The blocks are linked together because the last block apart from its own hash includes the hash of the previous block (you begin to understand why this is known as a “block chain”, don’t you? This chain hash is what makes the blockchain incorruptible.

The blockchain works by the P2P (peer to peer) system, that is, one to one (user to user) which is the commonly known system for downloading movies or software from the internet and it works as follows: All users connect with each other and those who have the same movie from each other download a portion of it. Satoshi was inspired by this technology to create Bitcoin, but first he had to solve the well-known problem of double spending. In a digital world where everything can be copied, how could he create a currency that could only be sent once and could not be sent again? The solution was the key to everything. Actually, when we send bitcoins we are not sending bitcoins, because bitcoins never move, they just change hands (wallet).

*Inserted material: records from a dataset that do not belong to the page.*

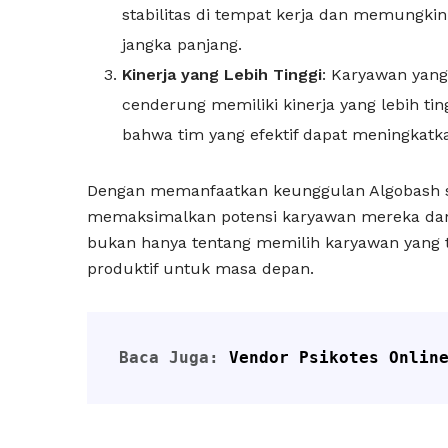
stabilitas di tempat kerja dan memungk
jangka panjang.
Kinerja yang Lebih Tinggi
: Karyawan yan
cenderung memiliki kinerja yang lebih tin
bahwa tim yang efektif dapat meningkatka
Dengan memanfaatkan keunggulan Algobash seb
memaksimalkan potensi karyawan mereka dan 
bukan hanya tentang memilih karyawan yang t
produktif untuk masa depan.
Baca Juga: 
Vendor Psikotes Onlin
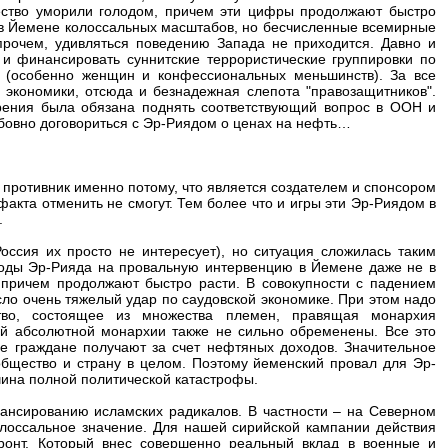
ество уморили голодом, причем эти цифры продолжают быстро
 в Йемене колоссальных масштабов, но бесчисленные всемирные
прочем, удивляться поведению Запада не приходится. Давно и
 и финансировать суннитские террористические группировки по
я (особенно женщин и конфессиональных меньшинств). За все
экономики, отсюда и безнадежная слепота "правозащитников".
зрения была обязана поднять соответствующий вопрос в ООН и
юбовно договориться с Эр-Риядом о ценах на нефть…
 противник именно потому, что является создателем и спонсором
факта отменить не смогут. Тем более что и игры эти Эр-Риядом в
.
ссия их просто не интересует), но ситуация сложилась таким
сходы Эр-Рияда на провальную интервенцию в Йемене даже не в
 причем продолжают быстро расти. В совокупности с падением
о очень тяжелый удар по саудовской экономике. При этом надо
ство, состоящее из множества племен, правящая монархия
ой абсолютной монархии также не сильно обременены. Все это
е граждане получают за счет нефтяных доходов. Значительное
бщество и страну в целом. Поэтому йеменский провал для Эр-
чина полной политической катастрофы.
ансированию исламских радикалов. В частности – на Северном
олоссальное значение. Для нашей сирийской кампании действия
фронт. Который внес совершенно реальный вклад в военные и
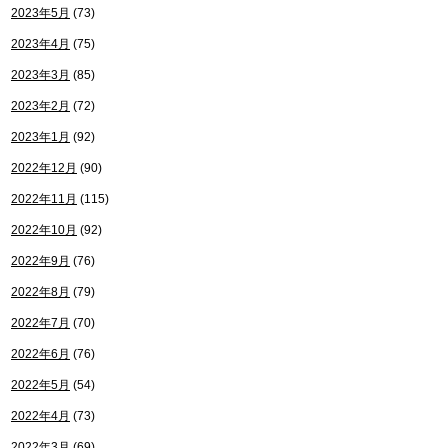
2023年5月
(73)
2023年4月
(75)
2023年3月
(85)
2023年2月
(72)
2023年1月
(92)
2022年12月
(90)
2022年11月
(115)
2022年10月
(92)
2022年9月
(76)
2022年8月
(79)
2022年7月
(70)
2022年6月
(76)
2022年5月
(54)
2022年4月
(73)
2022年3月
(69)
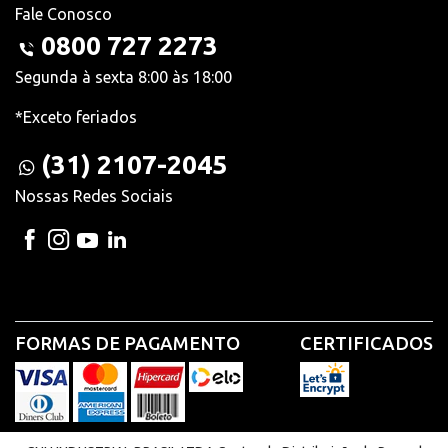
Fale Conosco
0800 727 2273
Segunda à sexta 8:00 às 18:00
*Exceto feriados
(31) 2107-2045
Nossas Redes Sociais
FORMAS DE PAGAMENTO
CERTIFICADOS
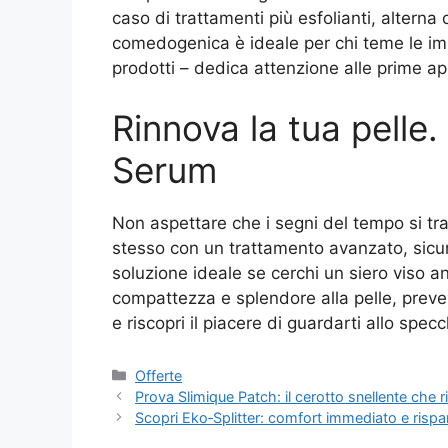
caso di trattamenti più esfolianti, alterna
comedogenica è ideale per chi teme le im
prodotti – dedica attenzione alle prime app
Rinnova la tua pelle
Serum
Non aspettare che i segni del tempo si tra
stesso con un trattamento avanzato, sicur
soluzione ideale se cerchi un siero viso an
compattezza e splendore alla pelle, prev
e riscopri il piacere di guardarti allo spec
Categorie
Offerte
Prova Slimique Patch: il cerotto snellente che 
Scopri Eko‑Splitter: comfort immediato e rispa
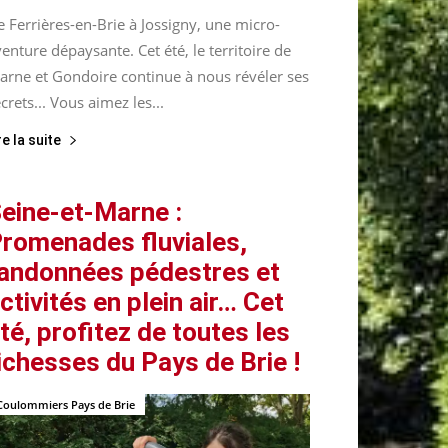
 Ferrières-en-Brie à Jossigny, une micro-
enture dépaysante. Cet été, le territoire de
arne et Gondoire continue à nous révéler ses
crets... Vous aimez les...
re la suite
eine-et-Marne :
romenades fluviales,
andonnées pédestres et
ctivités en plein air… Cet
té, profitez de toutes les
ichesses du Pays de Brie !
Coulommiers Pays de Brie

The system works with two keys. One is the public key and the other is the private key. All the miners with the public key can check that you are the owner of that private key associated to your wallet without the need to know which is your private key, since the blockchain is open and anyone can consult it in real time. If a bitcoin is “sent” from point A to point B, the miners register that operation and when they validate the block assigned for that transaction, an accounting change is registered in the so-called general ledger and the wallet of point B becomes that bitcoin that it has received. In this sense, if the wallet of point A tries to send the bitcoin again, it will not be able to do so because the general ledger shows that it no longer has that bitcoin, only the wallet of point B will be able to send that bitcoin by signing with the private key of its wallet.

In short, through bitcoin transactions can be carried out without the need for private intermediaries, since it is the miners’ network itself and the community that does the work of verification to avoid the double expense.